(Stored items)
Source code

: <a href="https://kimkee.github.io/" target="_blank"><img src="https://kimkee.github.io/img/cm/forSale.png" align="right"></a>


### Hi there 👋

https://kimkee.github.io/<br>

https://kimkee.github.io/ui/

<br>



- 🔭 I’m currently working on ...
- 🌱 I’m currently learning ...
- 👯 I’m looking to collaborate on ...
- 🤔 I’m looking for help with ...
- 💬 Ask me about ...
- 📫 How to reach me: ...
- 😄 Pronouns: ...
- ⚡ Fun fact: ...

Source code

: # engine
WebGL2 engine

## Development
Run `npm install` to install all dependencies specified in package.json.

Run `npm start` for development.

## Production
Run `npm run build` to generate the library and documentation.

_What the exercise asks_
Please rewrite the items above with every "engine" swapped for "renderer", leaving everything else unchanged.

_Solution to this problem_
Source code

: <a href="https://kimkee.github.io/" target="_blank"><img src="https://kimkee.github.io/img/cm/forSale.png" align="right"></a>


### Hi there 👋

https://kimkee.github.io/<br>

https://kimkee.github.io/ui/

<br>



- 🔭 I’m currently working on ...
- 🌱 I’m currently learning ...
- 👯 I’m looking to collaborate on ...
- 🤔 I’m looking for help with ...
- 💬 Ask me about ...
- 📫 How to reach me: ...
- 😄 Pronouns: ...
- ⚡ Fun fact: ...

Source code

: # renderer
WebGL2 renderer

## Development
Run `npm install` to install all dependencies specified in package.json.

Run `npm start` for development.

## Production
Run `npm run build` to generate the library and documentation.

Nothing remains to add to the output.